Maik schüttelte den Kopf: „Nein, ist es nicht. Der Turm steht noch, du könntest ihn weiterbauen“.
„Aber wie? Er wird nie wieder so sein, wie er war“, sagte der Bauherr. „Ich werde die Halle niemals erreichen!“.
„Ich glaube schon, du müsstest dich nur von deinem Mentoren lösen. Der ist nämlich an allem Schuld“, erklärte Maik. „Ich könnte dein neuer Mentor sein und mit dir den Turm vollenden“.
Der Junge schaute auf: „Wirklich?“.
Maik nickte.
„Nun denn!“, sagte der Bauherr und zeigte auf den Mentoren. „Du bist aus deinem Dienst entlassen und Maik ist mein neuer Mentor“.
Der ehemalige Mentor warf sich flehend zu Boden, wobei er immer weiter schrumpfte bis er nicht mehr erkennbar war.

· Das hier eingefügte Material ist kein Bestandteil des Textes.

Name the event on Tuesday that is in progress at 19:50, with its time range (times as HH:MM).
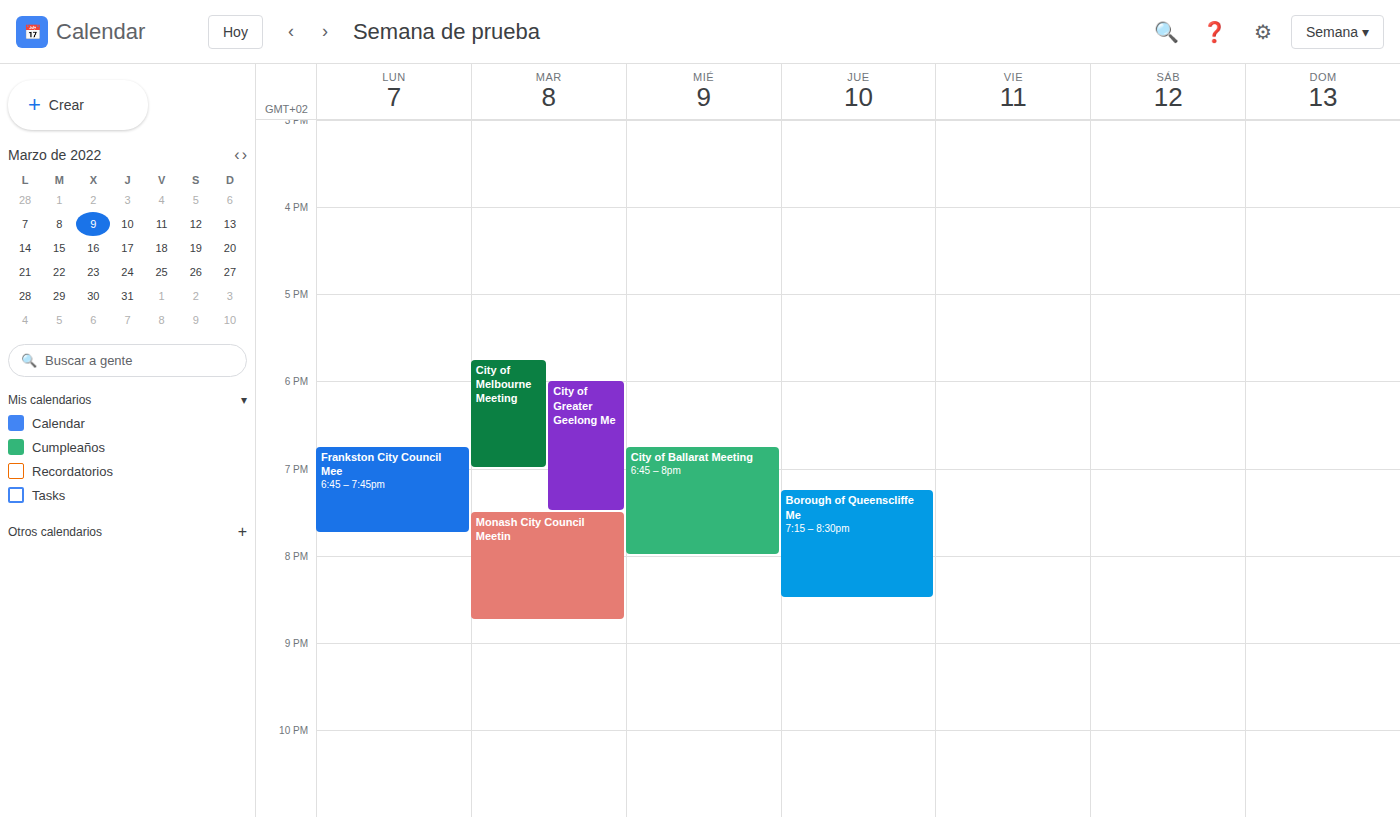
"Monash City Council Meetin", 19:30 to 20:45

Maik und der Junge führten den Bau fort. Sie achteten beide darauf, dass sie sowohl ein festes Fundament, als auch eine sichere Konstruktion bauten.
Die Zeit verstrich. Eine Zeit, welche einer Ewigkeit glich. Doch nun endlich war es vollbracht, der Turm erreicht den Stern, auf dem sich die Halle Sjöfns befand.
Maik und der Junge standen am Fuß des gewaltigen Bauwerkes. Der Junge bedankte sich, er habe dank Maik das wundervollste Ziel erreicht, was sich eine Person vorstellen könne. Der Junge betrat nun den Turm und erklomm ihn.
Maik blieb an dessen Grund stehen. Der Graf befand sich neben ihm.
„Das ist eine harte Arbeit die Sjöfns Halle zu erreichen“, sagte dieser. „Er ist mit viel Freude und Satisfaktion, aber auch mit viel Leid und Schmerz verbunden“.
„Kann ich sie erreichen?“, fragte Maik.
„Kommt drauf an, ob du die Lehren umsetzten kannst“, sagte sein Begleiter.
„Ich hoffe es“, Maik seufzte.
„Maik, manche Dinge, die du gelernt hast, waren dir vielleicht schon bekannt“, erklärte der Graf und fasste Maik freundschaftlich auf die Schulter. „Aber, eine Lektion der heutigen Reise wirst du noch erfahren, und ich kann dir sagen, dass dies eine schmerzvolle sein wird“.
Mit diesem Satze verließ der Graf den Turm und schloss dessen Tore. Mit einem Male war der Raum dunkel und Maik verlor das Bewusstsein.